Viral ideas and inside baseball

I’m getting a ton of mail about the iPod Nano "controversy". Mostly crowing about how powerful the blogosphere is and how the bloggers "won"  (Elizabeth sends us to On Demand Business : Blogs : Todd Watson.)

Well, the reason the idea spread so fast is that Apple is eminently viral, especially re: negative stories about new stuff. Report: Apple to replace iPod nanos with broken screens – Sep. 28, 2005

The thing is, I think we’re noticing this a whole lot more than the general public. (the line to buy Nanos at my local Apple store was huge). And I think there’s a danger here, because alert marketers are also online a lot, and if you drink your own koolaid, it can backfire (by the way, there wasn’t Kool Aid at Jonestown, it was Flavor Ade… another example of how ideas spread and leave a history).

Yes, Apple discovered that 1% of the Nanos were defective, and yes, within a week, they agreed to take them back. Good for them. But no, this isn’t the sort of groundswell public conversation that all the online pundits (like me) keep telling you about.
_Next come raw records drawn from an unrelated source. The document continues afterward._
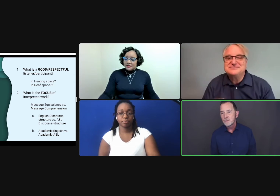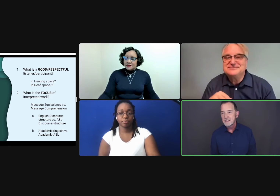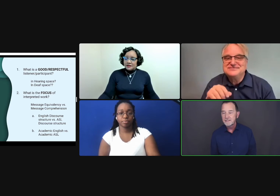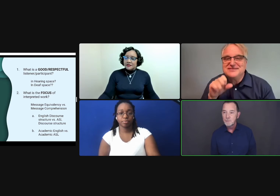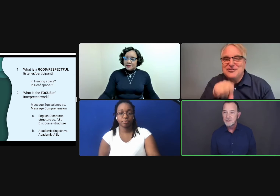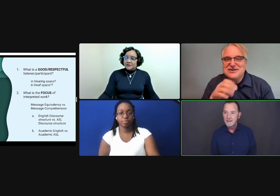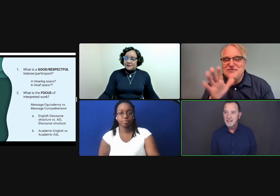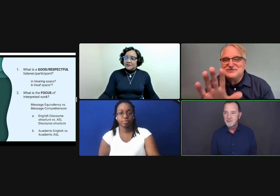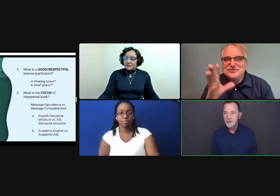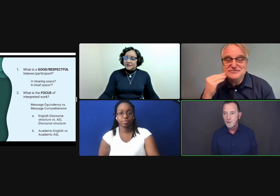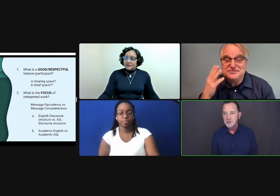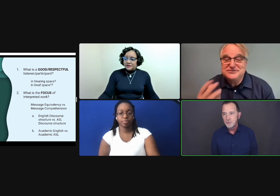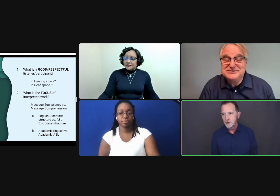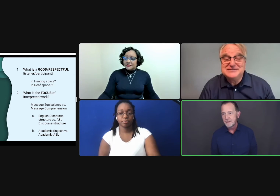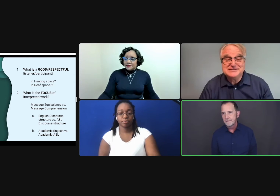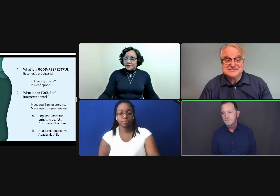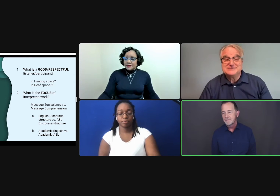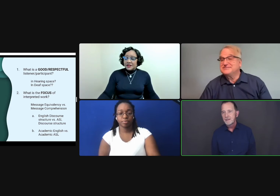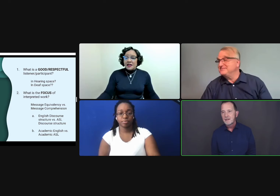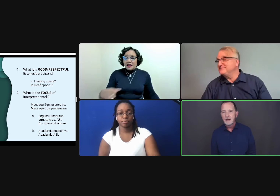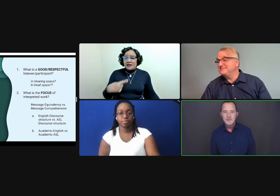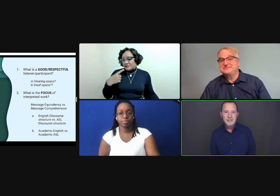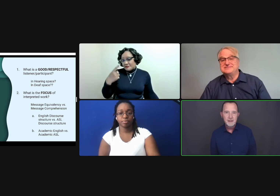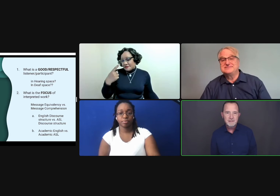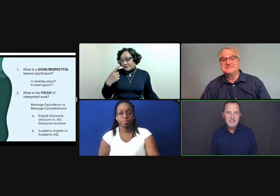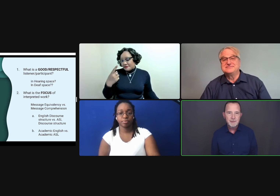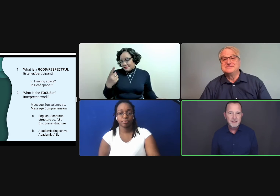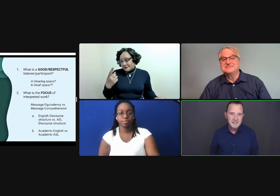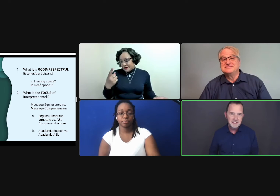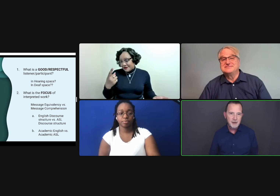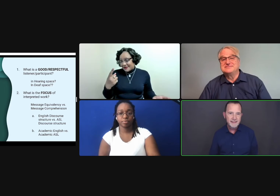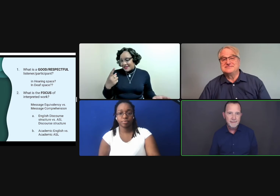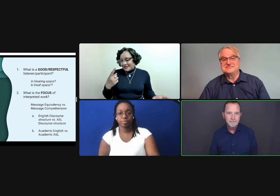result in a more deaf-centric approach to interpreting. Aundrea, do you have some experiences to share with that?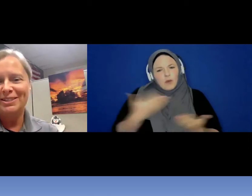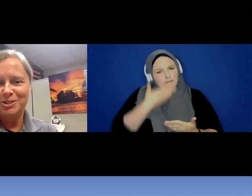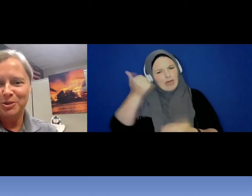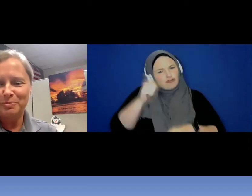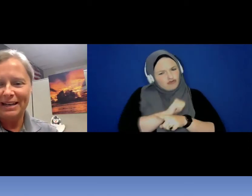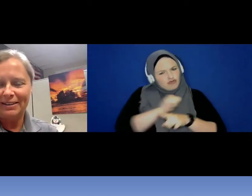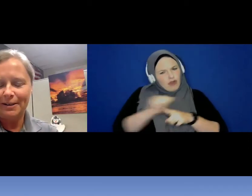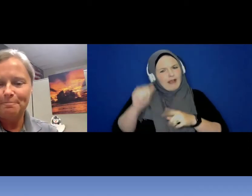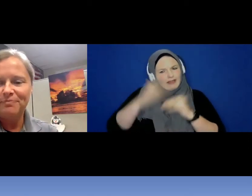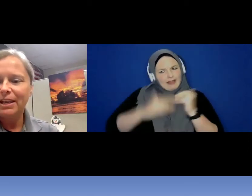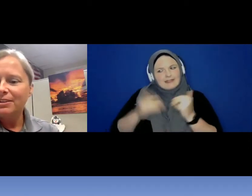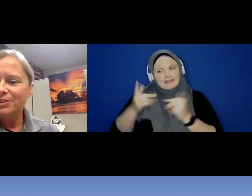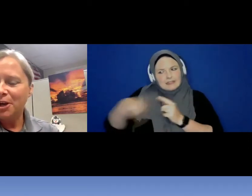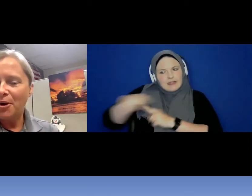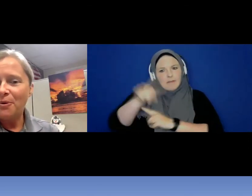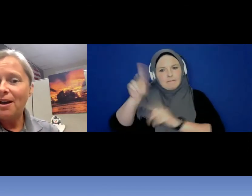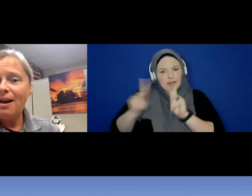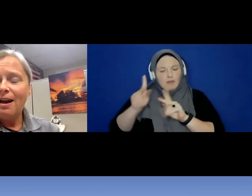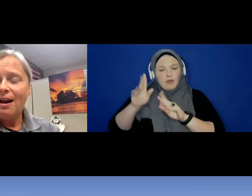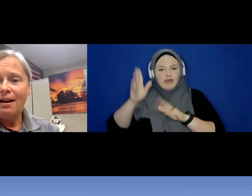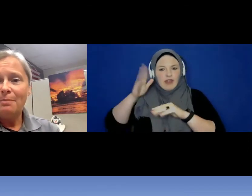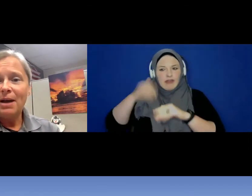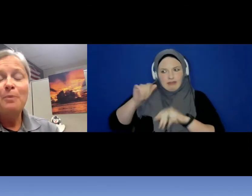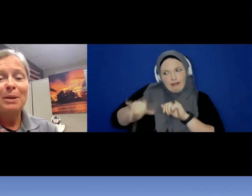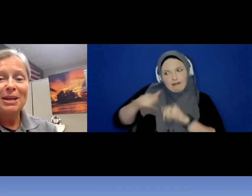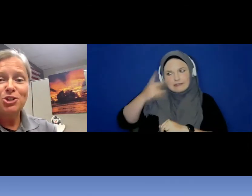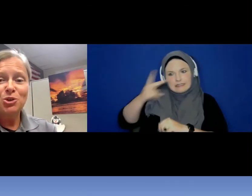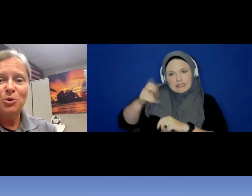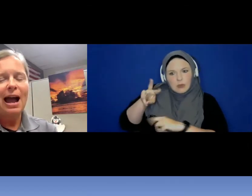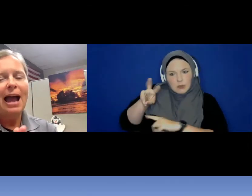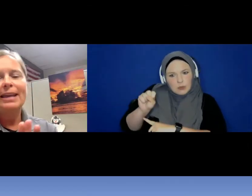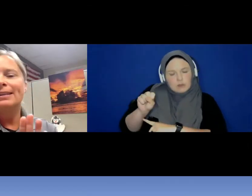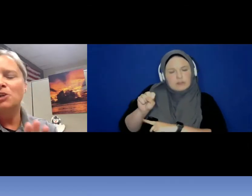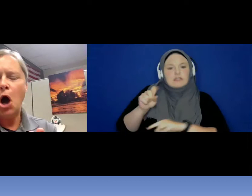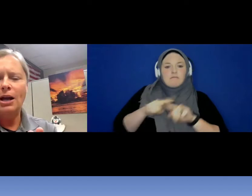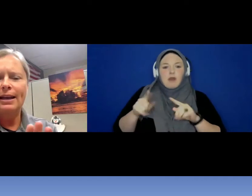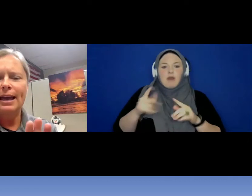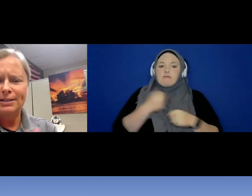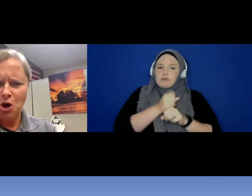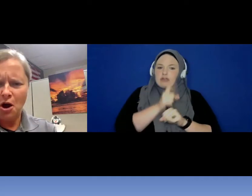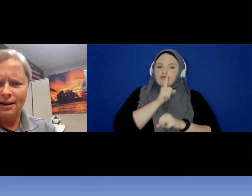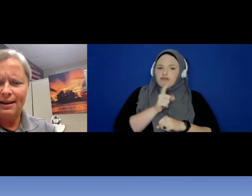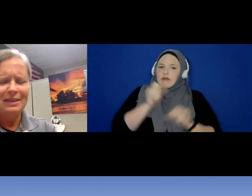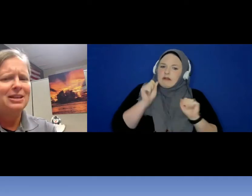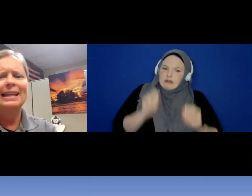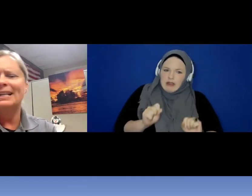do better. I want to make sure I can talk and talk I think that's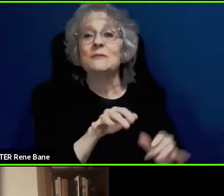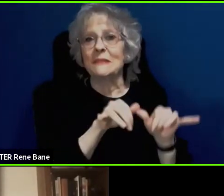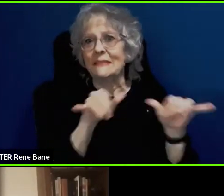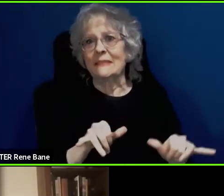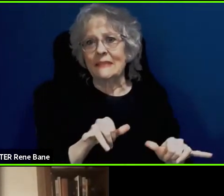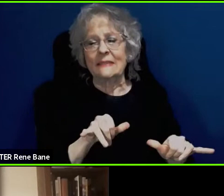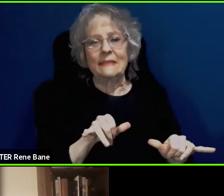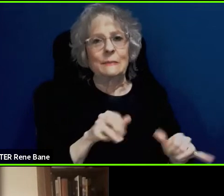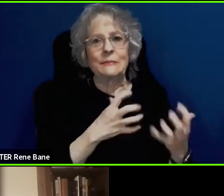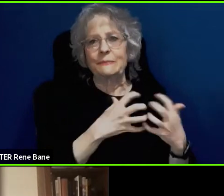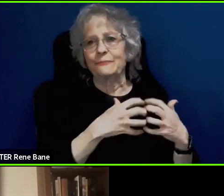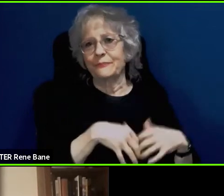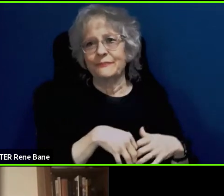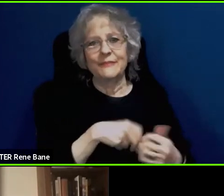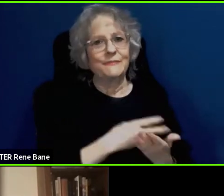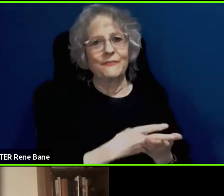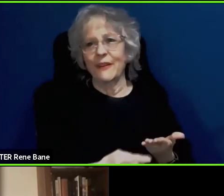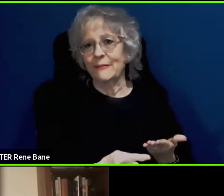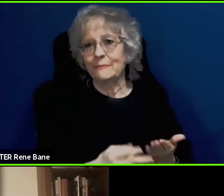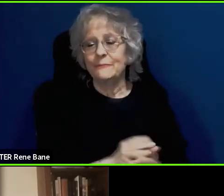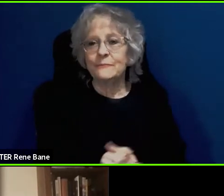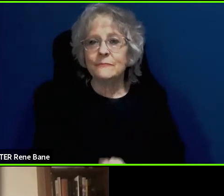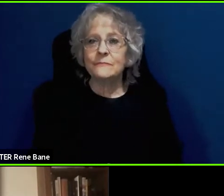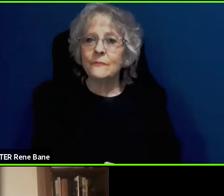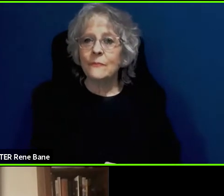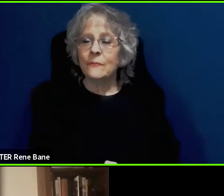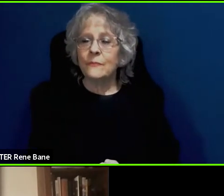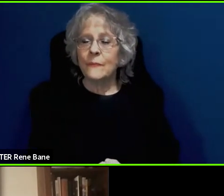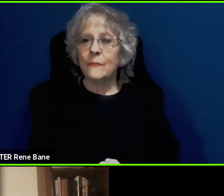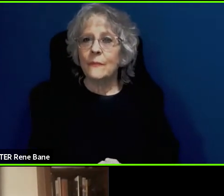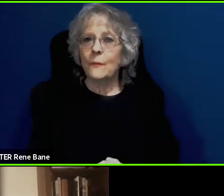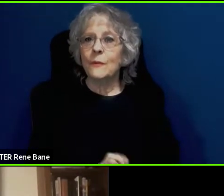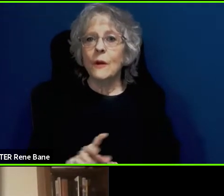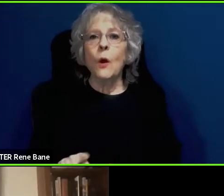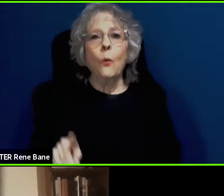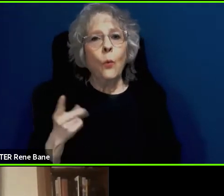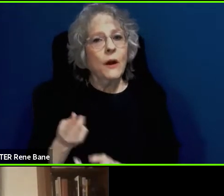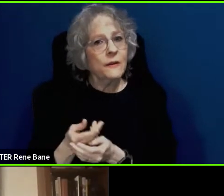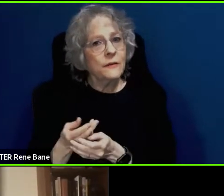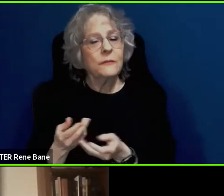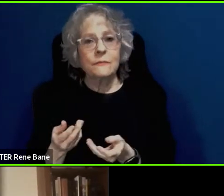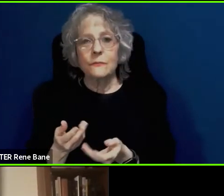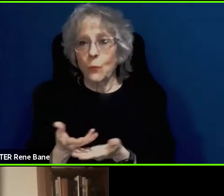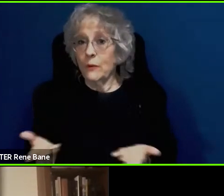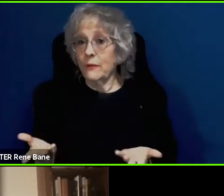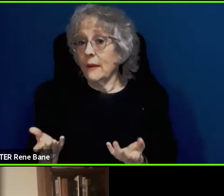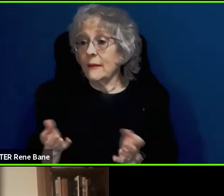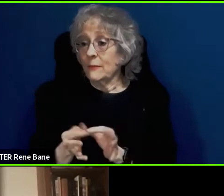I did want to pick up on one thing that was commented by earlier though and the idea that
You never get a second chance to make a first impression. Noted. But you also never get a chance to tell a great story with a boring product. The real story here is how gaga the world went over the Nano. Don’t hesitate to build something like this just because someone might build a blog complaining about a broken screen. Nope. Build something this cool as fast as you can so you can be in the center of our conversations.